# [WORK REQUEST]
Find "В своем выступлении Та" and "Si realizas envíos" in the records below. Copy the lines holding them and every line between, exactly, and no others.

━━━ DATA TO PROCESS ━━━

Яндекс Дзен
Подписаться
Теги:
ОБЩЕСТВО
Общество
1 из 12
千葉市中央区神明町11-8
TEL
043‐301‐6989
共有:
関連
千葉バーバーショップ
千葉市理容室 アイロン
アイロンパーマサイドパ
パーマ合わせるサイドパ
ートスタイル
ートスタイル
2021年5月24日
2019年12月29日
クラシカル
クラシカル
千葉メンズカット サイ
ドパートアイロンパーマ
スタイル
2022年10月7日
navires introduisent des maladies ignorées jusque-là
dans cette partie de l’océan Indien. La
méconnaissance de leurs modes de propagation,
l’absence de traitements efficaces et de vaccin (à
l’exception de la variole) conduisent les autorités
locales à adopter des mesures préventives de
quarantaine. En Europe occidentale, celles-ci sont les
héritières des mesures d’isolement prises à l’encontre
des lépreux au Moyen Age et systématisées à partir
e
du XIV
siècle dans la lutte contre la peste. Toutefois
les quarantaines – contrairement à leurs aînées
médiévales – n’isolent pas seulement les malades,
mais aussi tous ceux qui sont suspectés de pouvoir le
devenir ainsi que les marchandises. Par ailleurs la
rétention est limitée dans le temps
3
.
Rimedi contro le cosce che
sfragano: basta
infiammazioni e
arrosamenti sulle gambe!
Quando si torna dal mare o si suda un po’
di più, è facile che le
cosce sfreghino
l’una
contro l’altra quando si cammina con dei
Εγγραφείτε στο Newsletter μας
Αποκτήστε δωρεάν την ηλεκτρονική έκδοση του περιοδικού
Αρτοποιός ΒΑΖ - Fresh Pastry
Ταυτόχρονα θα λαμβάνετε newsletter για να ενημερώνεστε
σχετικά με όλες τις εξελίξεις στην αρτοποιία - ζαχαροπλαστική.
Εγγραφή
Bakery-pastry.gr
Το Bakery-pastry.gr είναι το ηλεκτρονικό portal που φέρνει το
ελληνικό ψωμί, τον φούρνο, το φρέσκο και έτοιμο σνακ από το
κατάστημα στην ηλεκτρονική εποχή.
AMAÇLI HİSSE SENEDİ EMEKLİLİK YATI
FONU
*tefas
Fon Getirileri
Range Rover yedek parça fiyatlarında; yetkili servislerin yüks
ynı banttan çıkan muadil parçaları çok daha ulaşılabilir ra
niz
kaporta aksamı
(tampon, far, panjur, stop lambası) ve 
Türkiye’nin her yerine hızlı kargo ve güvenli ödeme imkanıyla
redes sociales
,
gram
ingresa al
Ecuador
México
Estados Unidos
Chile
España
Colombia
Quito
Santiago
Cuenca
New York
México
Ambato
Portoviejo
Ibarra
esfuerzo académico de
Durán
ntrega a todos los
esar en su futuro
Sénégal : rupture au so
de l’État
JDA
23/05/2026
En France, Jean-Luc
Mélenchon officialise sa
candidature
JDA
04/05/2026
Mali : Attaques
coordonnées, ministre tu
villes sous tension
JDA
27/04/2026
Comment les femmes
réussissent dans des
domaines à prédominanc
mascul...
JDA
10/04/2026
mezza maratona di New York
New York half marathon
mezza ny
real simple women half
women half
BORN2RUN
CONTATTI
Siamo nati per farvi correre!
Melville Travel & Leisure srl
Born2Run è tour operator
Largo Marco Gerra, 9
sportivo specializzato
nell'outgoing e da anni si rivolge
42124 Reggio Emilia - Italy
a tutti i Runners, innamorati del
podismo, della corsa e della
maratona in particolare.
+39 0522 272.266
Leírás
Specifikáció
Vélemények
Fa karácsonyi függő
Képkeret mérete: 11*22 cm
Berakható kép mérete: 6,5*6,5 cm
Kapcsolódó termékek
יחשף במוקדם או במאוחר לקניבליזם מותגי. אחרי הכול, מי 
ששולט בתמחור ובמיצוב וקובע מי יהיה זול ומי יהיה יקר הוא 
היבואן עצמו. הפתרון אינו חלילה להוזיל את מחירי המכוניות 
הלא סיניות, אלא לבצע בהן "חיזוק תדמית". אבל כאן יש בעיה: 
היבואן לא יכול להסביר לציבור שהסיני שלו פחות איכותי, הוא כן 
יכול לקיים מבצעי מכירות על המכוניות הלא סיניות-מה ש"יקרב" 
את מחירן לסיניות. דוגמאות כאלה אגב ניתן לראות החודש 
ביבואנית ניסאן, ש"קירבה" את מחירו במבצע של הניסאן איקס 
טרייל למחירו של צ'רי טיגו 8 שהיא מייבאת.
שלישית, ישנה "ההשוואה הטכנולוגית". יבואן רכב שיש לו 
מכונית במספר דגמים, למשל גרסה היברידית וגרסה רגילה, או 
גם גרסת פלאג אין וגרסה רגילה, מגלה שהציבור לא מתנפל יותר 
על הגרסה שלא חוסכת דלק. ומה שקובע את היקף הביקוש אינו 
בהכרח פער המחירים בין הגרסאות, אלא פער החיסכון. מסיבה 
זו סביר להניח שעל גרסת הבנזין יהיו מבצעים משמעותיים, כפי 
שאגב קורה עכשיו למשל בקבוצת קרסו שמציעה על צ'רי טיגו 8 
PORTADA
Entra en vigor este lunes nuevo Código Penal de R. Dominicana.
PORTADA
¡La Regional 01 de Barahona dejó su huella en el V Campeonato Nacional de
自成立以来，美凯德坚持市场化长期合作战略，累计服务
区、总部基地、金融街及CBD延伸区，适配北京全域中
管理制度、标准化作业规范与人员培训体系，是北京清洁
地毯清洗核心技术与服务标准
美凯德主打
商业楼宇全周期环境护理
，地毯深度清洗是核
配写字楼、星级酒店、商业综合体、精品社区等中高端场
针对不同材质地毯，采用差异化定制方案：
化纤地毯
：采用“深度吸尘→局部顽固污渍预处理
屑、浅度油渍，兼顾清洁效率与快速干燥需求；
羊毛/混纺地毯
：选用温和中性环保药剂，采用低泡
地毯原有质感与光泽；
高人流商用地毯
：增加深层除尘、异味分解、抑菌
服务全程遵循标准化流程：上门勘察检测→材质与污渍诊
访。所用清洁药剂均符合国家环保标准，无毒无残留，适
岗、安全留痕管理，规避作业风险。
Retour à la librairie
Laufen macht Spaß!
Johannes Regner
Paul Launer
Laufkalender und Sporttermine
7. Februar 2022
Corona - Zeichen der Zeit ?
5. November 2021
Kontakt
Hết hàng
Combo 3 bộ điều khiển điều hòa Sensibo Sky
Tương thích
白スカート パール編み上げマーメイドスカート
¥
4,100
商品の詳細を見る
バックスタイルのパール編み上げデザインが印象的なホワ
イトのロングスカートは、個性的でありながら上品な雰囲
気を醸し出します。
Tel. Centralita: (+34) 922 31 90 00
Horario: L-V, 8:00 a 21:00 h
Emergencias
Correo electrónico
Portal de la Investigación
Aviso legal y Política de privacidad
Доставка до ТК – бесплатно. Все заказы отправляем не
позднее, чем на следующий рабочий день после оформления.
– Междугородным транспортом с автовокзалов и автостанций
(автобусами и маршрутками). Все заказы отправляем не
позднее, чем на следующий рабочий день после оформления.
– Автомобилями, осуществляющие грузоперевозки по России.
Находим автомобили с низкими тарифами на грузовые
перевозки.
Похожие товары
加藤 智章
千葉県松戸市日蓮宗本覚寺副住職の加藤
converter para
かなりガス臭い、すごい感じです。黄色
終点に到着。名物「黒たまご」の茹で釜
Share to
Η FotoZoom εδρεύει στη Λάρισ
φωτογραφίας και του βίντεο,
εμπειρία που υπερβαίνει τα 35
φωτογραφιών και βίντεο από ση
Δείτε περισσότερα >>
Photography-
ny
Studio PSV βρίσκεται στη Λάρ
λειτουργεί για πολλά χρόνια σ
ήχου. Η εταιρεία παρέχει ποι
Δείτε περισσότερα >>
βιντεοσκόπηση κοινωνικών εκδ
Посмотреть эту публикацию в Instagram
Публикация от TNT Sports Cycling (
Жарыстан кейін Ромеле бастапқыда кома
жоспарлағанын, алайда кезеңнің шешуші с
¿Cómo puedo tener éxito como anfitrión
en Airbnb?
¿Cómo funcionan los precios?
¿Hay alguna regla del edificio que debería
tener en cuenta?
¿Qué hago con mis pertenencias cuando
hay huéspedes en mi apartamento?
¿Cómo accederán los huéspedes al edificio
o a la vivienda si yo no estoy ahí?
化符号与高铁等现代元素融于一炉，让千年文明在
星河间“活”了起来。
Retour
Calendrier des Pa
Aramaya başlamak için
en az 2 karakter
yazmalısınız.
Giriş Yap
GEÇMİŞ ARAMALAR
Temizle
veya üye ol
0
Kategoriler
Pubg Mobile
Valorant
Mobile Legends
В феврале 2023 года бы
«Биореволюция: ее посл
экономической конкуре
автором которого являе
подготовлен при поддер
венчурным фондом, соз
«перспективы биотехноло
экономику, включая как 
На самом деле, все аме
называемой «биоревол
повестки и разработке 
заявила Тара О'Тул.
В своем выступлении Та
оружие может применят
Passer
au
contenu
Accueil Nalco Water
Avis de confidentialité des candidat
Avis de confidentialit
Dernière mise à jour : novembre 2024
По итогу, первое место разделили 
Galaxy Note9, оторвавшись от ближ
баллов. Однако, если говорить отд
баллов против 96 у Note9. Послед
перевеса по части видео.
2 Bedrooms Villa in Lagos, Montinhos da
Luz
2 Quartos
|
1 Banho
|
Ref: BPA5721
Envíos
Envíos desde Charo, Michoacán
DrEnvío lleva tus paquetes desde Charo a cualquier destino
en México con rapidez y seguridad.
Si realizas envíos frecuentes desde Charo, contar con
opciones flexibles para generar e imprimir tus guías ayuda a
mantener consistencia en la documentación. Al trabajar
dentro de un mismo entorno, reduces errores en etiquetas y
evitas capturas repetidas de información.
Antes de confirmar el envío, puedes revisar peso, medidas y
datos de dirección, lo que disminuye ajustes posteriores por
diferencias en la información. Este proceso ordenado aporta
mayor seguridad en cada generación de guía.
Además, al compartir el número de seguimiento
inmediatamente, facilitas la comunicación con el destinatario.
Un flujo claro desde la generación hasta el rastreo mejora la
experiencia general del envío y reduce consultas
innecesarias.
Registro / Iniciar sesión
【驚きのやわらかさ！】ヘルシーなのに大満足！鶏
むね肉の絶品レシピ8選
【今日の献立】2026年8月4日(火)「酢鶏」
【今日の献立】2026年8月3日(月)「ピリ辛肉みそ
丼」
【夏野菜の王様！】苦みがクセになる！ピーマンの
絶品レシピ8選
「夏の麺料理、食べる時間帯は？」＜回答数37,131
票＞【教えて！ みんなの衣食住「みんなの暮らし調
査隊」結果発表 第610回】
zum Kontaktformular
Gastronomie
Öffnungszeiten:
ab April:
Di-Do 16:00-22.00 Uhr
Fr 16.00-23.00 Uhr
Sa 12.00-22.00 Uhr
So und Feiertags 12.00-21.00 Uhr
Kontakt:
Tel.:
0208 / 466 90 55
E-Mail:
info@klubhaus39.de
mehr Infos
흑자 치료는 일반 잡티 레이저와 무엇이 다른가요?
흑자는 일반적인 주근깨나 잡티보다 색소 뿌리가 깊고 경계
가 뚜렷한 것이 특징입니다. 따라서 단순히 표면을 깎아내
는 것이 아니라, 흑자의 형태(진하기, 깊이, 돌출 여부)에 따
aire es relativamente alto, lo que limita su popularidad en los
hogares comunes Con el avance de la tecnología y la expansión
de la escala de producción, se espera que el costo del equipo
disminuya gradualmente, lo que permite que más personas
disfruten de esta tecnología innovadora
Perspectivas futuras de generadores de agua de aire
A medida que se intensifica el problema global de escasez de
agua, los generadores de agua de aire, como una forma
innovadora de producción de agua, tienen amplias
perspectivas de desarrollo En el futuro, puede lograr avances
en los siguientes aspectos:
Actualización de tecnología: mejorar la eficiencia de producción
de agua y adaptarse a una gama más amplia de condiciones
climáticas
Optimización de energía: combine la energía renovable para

━━━

# [OUTPUT FOR THIS TASK]
В своем выступлении Та
оружие может применят
Passer
au
contenu
Accueil Nalco Water
Avis de confidentialité des candidat
Avis de confidentialit
Dernière mise à jour : novembre 2024
По итогу, первое место разделили 
Galaxy Note9, оторвавшись от ближ
баллов. Однако, если говорить отд
баллов против 96 у Note9. Послед
перевеса по части видео.
2 Bedrooms Villa in Lagos, Montinhos da
Luz
2 Quartos
|
1 Banho
|
Ref: BPA5721
Envíos
Envíos desde Charo, Michoacán
DrEnvío lleva tus paquetes desde Charo a cualquier destino
en México con rapidez y seguridad.
Si realizas envíos frecuentes desde Charo, contar con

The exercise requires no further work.